(Source records)
-- Opening Marker --
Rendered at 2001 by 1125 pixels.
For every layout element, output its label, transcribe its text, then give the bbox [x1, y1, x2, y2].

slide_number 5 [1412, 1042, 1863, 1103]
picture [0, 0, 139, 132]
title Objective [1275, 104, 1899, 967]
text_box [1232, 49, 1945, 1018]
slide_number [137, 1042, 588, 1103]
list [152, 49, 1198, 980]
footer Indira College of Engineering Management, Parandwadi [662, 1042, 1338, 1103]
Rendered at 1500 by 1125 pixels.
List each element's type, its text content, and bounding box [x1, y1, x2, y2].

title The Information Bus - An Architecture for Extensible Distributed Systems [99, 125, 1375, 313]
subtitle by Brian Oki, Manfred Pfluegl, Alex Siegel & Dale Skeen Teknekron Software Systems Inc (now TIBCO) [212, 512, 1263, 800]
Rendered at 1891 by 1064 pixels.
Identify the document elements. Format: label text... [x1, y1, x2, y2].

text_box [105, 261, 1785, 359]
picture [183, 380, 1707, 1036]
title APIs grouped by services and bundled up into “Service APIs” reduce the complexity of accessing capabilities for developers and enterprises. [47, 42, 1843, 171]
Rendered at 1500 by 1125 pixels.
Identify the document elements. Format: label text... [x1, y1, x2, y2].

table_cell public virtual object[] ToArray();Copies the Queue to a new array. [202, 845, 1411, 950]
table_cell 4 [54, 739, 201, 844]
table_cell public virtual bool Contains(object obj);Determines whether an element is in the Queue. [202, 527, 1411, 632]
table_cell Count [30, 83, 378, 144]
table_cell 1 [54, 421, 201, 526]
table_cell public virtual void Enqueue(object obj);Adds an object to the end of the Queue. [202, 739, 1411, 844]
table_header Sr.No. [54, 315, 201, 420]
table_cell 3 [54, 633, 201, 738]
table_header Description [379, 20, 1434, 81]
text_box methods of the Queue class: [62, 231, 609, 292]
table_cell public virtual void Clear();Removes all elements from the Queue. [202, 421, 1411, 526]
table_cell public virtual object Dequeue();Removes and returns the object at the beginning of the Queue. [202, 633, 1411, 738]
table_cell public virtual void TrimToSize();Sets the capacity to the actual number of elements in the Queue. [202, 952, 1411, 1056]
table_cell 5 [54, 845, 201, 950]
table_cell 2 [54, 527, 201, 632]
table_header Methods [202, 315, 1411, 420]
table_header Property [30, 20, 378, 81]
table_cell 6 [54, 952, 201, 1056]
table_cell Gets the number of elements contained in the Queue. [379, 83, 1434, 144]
-- Closing Marker --
§ The problem
Wherever the string "Rendered" occurs in the entries, copy that whole line.

§ Solution
Rendered at 2001 by 1125 pixels.
Rendered at 1500 by 1125 pixels.
Rendered at 1891 by 1064 pixels.
Rendered at 1500 by 1125 pixels.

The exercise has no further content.